Known as the “First Black Father of Baseball,” Andrew “Rube” Foster was a baseball player, manager and one of the chief founders of the Negro National League. Born in 1879, Foster dropped out of the 8th grade to play baseball. He played for the Waco Yellow Jackets, the Chicago Union Giants, and several other teams in regional all-black leagues. He quickly gained a reputation for being one of the most powerful and technically skilled pitchers in black baseball.

Foster began his management career in 1907 with the Chicago Leland Giants—while also acting as the team’s pitcher. After a string of successful management jobs, Foster organized a meeting in 1920 with the six largest Midwestern baseball club owners with hope of putting together the first prosperous professional African-American baseball league. This meeting was hosted at The Paseo YMCA at 18th and Paseo in Kansas City, Missouri (the Paseo YMCA had a nation-wide reputation for supporting black athletics, particularly black baseball).

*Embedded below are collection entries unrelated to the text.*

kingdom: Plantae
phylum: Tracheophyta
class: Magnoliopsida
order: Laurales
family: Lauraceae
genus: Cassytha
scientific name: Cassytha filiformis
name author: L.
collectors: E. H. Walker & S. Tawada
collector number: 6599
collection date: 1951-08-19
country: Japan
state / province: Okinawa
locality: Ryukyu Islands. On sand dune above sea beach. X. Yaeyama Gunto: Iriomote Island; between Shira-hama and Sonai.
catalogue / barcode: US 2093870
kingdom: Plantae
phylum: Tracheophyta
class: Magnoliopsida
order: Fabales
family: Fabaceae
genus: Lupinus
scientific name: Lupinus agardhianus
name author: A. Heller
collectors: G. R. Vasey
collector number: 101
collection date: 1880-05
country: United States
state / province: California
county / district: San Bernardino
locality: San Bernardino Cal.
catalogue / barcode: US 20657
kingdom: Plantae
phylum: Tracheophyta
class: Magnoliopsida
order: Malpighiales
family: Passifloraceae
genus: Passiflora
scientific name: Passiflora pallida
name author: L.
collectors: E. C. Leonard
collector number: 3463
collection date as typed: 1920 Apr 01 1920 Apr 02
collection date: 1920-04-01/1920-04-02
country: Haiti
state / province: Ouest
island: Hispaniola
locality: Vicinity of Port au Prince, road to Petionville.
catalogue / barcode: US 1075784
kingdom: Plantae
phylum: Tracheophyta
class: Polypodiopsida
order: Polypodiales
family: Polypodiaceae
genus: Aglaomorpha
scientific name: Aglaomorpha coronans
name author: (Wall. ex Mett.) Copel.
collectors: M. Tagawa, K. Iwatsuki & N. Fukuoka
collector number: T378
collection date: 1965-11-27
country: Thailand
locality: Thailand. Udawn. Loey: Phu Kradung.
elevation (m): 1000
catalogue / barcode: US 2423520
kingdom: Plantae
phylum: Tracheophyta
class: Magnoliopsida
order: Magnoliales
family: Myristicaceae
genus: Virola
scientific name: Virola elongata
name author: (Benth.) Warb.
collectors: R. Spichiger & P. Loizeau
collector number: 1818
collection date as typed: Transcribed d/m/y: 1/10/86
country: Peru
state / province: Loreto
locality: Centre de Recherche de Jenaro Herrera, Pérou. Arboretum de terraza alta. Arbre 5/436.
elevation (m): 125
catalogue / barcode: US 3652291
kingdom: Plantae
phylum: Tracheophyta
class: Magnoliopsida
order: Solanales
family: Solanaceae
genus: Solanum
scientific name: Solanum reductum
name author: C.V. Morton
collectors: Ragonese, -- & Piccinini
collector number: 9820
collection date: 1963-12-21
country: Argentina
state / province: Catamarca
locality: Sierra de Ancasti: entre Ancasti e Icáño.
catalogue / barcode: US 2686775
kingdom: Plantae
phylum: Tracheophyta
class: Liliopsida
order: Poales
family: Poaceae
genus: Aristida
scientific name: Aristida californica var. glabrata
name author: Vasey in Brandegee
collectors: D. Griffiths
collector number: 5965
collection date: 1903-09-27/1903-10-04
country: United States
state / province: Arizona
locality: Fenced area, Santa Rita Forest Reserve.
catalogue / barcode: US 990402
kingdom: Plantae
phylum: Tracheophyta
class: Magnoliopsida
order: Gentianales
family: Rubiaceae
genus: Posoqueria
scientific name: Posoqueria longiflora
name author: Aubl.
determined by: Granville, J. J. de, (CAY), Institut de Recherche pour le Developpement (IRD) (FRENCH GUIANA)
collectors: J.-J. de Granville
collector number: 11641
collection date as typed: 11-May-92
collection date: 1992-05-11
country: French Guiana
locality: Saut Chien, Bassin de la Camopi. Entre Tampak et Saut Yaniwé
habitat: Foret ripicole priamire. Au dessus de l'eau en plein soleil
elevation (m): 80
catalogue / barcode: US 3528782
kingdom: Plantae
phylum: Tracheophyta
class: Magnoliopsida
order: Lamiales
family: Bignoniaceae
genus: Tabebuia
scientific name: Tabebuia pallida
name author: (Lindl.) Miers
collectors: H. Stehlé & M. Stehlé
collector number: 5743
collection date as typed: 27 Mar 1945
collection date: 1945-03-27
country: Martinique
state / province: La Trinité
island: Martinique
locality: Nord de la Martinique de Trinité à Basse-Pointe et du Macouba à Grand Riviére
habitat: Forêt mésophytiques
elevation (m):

Foster would go on to act as the organization’s president for a number of years, but never accepted a salary.

Foster_Rube_Plaque_NBL
Image courtesy of www.baseballhall.org

 

Today, Rube Foster is memorialized at the National Baseball Hall of Fame, having been inducted in 1981. The Baseball Hall of Fame recognizes him as “one of baseball’s greatest Renaissance men” for his multifaceted capabilities as a player, manager and league founder.

Each year in September, the Negro Leagues Museum hosts the Rube Foster Lecture Series.